We assessed the effects of a combination therapy with natriuretic and aquaretic drugs in cirrhotic ascites patients.

Research methods

A two-center, randomized, open-label, prospective study was conducted. Japanese patients who met the criteria were randomized to trial groups and they received an aquaretic drug (7.5 mg of tolvaptan) or a natriuretic drug (40 mg of furosemide) for 7 d in addition to the natriuretic drug which was used prior to enrolment in this study. The primary endpoint was the change in body weight from the baseline. Vital signs, fluid intake, and laboratory and urinary data were assessed to determine the pharmacological effects of tolvaptan and furosemide.

Research results

A total of 56 patients were randomized to receive either tolvaptan (n = 28) or furosemide (n = 28). In the tolvaptan and furosemide groups, the average decrease in body weight from the baseline was 3.21 ± 3.17 kg (P < 0.0001) and 1.75 ± 2.36 kg (P = 0.0006), respectively, when measured on the final dosing day. Following 1 wk of treatment, a significantly greater reduction in body weight was observed in the tolvaptan group compared to that in the furosemide group (P = 0.0412).

Research conclusions

Compared to a conventional therapy with only natriuretic drugs, a combination therapy with natriuretic and aquaretic drugs is more effective for patients with cirrhotic ascites. Following 1 wk of treatment, a significantly greater reduction in body weight was observed in the combination therapy compared to that in the conventional therapy. Combination therapy that involves the blocking of sodium and water reabsorption may be more effective in treating liver cirrhosis with ascites than conventional therapy, which only blocks sodium reabsorption. Combination therapy including tolvaptan and conventional diuretics reduced the occurrence of diuretic-related severe side effects. A two-center, randomized, open-label, prospective study was conducted. The criteria were randomized to a trial group and the combination diuretic group (natriuretic and aquaretic drugs) or the conventional diuretic group (a natriuretic drug only).

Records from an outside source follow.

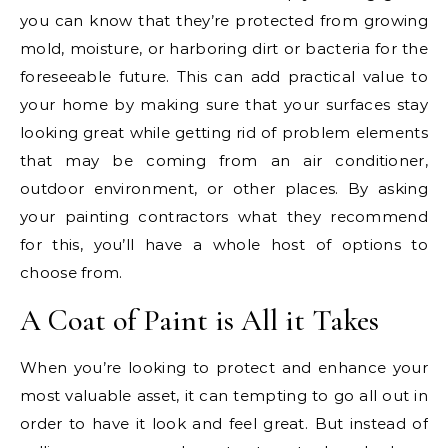
you can know that they’re protected from growing
mold, moisture, or harboring dirt or bacteria for the
foreseeable future. This can add practical value to
your home by making sure that your surfaces stay
looking great while getting rid of problem elements
that may be coming from an air conditioner,
outdoor environment, or other places. By asking
your painting contractors what they recommend
for this, you’ll have a whole host of options to
choose from.
A Coat of Paint is All it Takes
When you’re looking to protect and enhance your
most valuable asset, it can tempting to go all out in
order to have it look and feel great. But instead of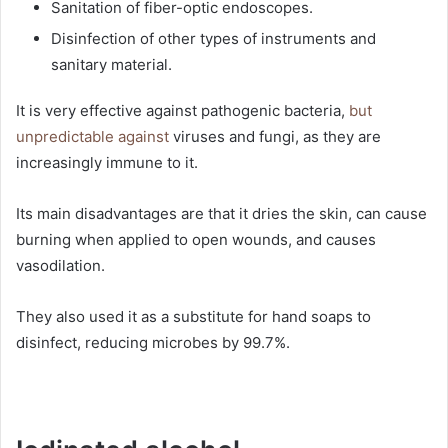
Sanitation of fiber-optic endoscopes.
Disinfection of other types of instruments and
sanitary material.
It is very effective against pathogenic bacteria,
but
unpredictable against
viruses and fungi, as they are
increasingly immune to it.
Its main disadvantages are that it dries the skin, can cause
burning when applied to open wounds, and causes
vasodilation.
They also used it as a substitute for hand soaps to
disinfect, reducing microbes by 99.7%.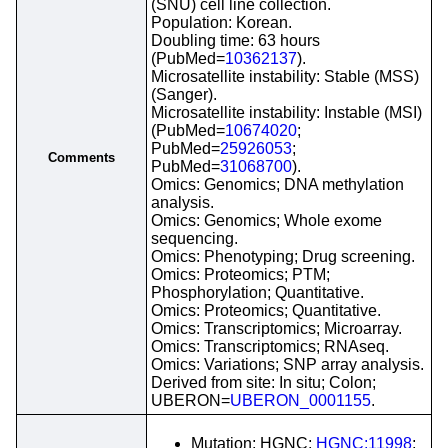
(SNU) cell line collection.
Population: Korean.
Doubling time: 63 hours
(PubMed=
10362137
).
Microsatellite instability: Stable (MSS)
(Sanger).
Microsatellite instability: Instable (MSI)
(PubMed=
10674020
;
PubMed=
25926053
;
Comments
PubMed=
31068700
).
Omics: Genomics; DNA methylation
analysis.
Omics: Genomics; Whole exome
sequencing.
Omics: Phenotyping; Drug screening.
Omics: Proteomics; PTM;
Phosphorylation; Quantitative.
Omics: Proteomics; Quantitative.
Omics: Transcriptomics; Microarray.
Omics: Transcriptomics; RNAseq.
Omics: Variations; SNP array analysis.
Derived from site: In situ; Colon;
UBERON=
UBERON_0001155
.
Mutation; HGNC;
HGNC:11998
;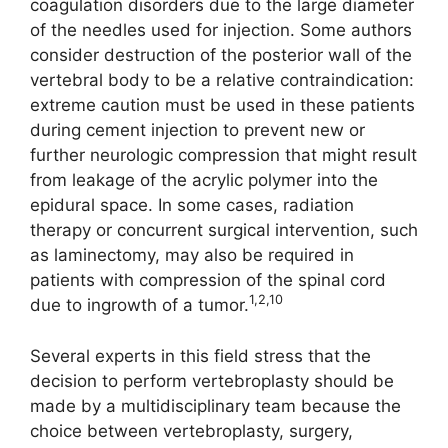
coagulation disorders due to the large diameter
of the needles used for injection. Some authors
consider destruction of the posterior wall of the
vertebral body to be a relative contraindication:
extreme caution must be used in these patients
during cement injection to prevent new or
further neurologic compression that might result
from leakage of the acrylic polymer into the
epidural space. In some cases, radiation
therapy or concurrent surgical intervention, such
as laminectomy, may also be required in
patients with compression of the spinal cord
1,2,10
due to ingrowth of a tumor.
Several experts in this field stress that the
decision to perform vertebroplasty should be
made by a multidisciplinary team because the
choice between vertebroplasty, surgery,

A combination diuretic therapy including an aquaretic drug resulted in a greater decrease in body weight compared to conventional diuretic with only a natriuretic drug for cirrhotic ascites patients. Moreover, compared to conventional diuretic therapy, combination diuretic therapy reduced the occurrence of diuretic-related severe side effects. Compared to a conventional diuretic therapy with only a natriuretic drug, a combination diuretic therapy with natriuretic and aquaretic drugs proved to be more effective for patients with cirrhotic ascites. Combination therapy may establish a strategy to treat ascites refractory to the standard diuretic therapy.

Research perspectives

The study compared to a conventional diuretic therapy with only a natriuretic drug, a combination diuretic therapy with natriuretic and aquaretic drugs is more effective for patients with cirrhotic ascites. It is not clear whether or not the combination therapy improved the long-term prognosis of these patients. Therefore, future long-term observational studies are warranted. The future research should assess the influence of renal function after the administration of tolvaptan and furosemide in liver cirrhosis patients with ascites for at least 24 wk.